REQUIREMENT :: Keep only those lines of the records that include the string "Muslim".

SUPPLIED DATA ::
───

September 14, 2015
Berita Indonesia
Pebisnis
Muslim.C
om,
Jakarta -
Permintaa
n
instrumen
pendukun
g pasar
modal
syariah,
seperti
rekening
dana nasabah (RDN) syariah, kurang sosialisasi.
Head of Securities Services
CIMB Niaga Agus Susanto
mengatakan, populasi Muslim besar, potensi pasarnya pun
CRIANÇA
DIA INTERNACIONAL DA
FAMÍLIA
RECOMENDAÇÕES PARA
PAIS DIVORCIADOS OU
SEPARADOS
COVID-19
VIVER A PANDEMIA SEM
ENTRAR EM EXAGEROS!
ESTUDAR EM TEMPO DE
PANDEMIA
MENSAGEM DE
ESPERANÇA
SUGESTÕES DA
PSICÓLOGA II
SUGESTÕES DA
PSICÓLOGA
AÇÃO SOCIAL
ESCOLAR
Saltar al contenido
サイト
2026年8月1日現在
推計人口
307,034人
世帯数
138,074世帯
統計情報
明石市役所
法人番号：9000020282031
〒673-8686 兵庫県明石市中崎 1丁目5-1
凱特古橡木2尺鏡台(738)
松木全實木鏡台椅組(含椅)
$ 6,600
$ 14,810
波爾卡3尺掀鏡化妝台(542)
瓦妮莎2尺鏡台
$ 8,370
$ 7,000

───

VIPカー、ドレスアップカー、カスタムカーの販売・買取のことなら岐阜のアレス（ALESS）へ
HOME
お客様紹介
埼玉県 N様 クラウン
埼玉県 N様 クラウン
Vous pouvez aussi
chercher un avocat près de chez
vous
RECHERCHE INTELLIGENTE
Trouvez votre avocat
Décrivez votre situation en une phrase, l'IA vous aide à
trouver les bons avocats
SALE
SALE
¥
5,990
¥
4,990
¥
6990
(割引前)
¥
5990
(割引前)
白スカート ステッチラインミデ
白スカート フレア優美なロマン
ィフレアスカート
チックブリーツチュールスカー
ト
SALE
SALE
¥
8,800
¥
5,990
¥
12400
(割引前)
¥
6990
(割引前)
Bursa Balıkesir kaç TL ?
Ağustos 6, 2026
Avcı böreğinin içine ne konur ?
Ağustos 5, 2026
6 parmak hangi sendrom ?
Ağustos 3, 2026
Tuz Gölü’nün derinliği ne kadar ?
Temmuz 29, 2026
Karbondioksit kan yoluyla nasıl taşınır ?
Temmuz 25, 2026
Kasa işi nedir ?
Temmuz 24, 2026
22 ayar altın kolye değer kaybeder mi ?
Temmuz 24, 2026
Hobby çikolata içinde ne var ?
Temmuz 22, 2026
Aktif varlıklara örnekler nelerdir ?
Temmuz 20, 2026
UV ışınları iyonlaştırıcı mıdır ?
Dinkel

───

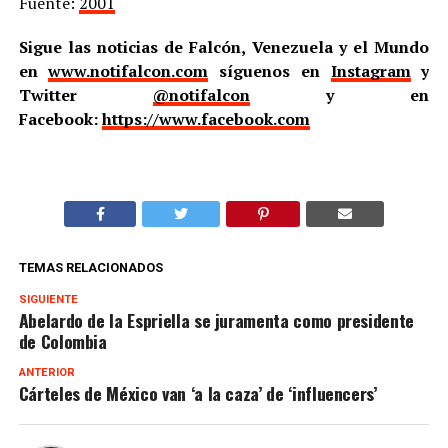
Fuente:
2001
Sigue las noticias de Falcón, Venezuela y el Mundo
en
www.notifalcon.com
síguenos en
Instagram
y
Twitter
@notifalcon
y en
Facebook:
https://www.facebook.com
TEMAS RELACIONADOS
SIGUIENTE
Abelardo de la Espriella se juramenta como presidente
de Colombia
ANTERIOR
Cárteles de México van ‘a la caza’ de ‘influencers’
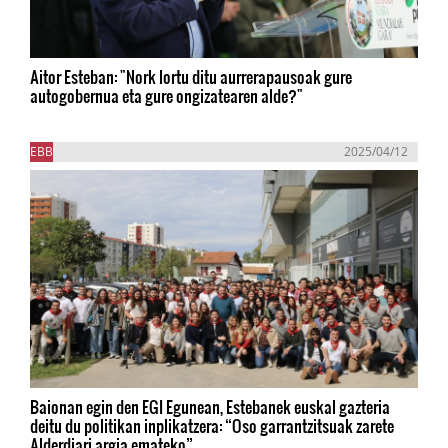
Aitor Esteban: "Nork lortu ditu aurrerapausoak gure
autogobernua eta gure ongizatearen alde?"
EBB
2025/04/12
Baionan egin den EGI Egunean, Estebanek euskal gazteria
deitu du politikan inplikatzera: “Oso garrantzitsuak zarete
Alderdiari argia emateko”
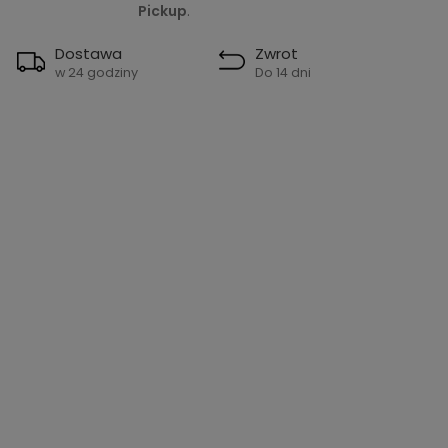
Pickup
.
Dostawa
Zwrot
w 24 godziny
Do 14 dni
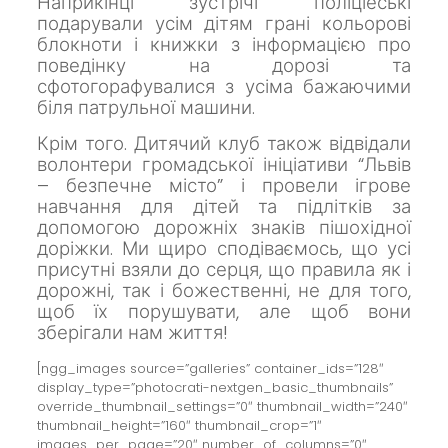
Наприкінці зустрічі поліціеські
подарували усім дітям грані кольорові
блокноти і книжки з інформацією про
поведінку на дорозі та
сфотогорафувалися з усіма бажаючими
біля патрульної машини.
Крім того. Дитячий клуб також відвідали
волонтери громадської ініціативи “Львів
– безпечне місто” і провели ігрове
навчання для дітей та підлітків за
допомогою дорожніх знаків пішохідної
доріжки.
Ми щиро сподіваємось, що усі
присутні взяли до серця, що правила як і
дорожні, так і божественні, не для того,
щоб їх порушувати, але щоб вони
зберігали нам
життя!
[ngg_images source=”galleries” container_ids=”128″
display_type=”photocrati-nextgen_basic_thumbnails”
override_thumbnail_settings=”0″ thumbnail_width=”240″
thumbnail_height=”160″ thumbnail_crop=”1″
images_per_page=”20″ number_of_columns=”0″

───

PROBLEM SOLUTION ::
Muslim.C
mengatakan, populasi Muslim besar, potensi pasarnya pun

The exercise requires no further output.